Sequence similarity search with DIAMOND

Description

DIAMOND is sequence similarity search tool for protein sequences. It performs a BLAST like sequence database search that is nearly as sensitive as BLAST but significantly faster. In Chipster this tool can be use to search matching sequences from SwissProt, TrEMBL and NR databases or from a protein sequence file provided by the user.

Parameters

  • Maximum number of hits Maximum number of hits to report for one query sequence.
  • e-value e-value limit to select significant hits
  • Output format Options: BLAST pairwise, BLAST XML, BLAST tabular, DIAMOND alignment archive, SAM
  • Report unaligned sequences Create a sequence file containing those query sequences that did not had any matches.
  • Search mode The Fast mode was mainly designed for short reads.
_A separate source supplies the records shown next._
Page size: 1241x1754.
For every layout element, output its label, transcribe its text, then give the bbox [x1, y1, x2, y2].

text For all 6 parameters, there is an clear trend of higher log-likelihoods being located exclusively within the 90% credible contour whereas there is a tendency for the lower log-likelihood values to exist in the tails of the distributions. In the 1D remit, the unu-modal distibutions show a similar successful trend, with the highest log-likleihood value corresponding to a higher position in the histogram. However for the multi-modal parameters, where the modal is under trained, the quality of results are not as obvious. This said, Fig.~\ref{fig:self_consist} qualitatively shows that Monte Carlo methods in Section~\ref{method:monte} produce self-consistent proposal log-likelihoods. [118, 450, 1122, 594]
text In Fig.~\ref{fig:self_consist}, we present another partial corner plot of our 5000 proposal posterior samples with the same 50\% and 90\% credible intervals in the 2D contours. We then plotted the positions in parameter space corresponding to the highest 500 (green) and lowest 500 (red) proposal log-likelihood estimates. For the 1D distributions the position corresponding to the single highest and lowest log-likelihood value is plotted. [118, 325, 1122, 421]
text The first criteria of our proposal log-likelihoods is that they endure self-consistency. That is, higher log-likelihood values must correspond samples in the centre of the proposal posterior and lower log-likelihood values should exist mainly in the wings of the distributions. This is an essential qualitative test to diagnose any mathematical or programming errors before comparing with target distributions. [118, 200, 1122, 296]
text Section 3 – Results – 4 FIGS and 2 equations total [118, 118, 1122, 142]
For longer sequences, sensitive or more-sensitive modes are recommended.
  • Matrix Scoring matrix to be used
  • Collect a log file
  • Details

  • The runtime of the program is not linear in the size of the query file and it is much more efficient for large query files than for smaller ones.
  • Low complexity masking is applied to the query and reference sequences by default. Masked residues appear in the output as X.
  • More detailed description about DIAMOND search tool can be found form the DIAMOND github page.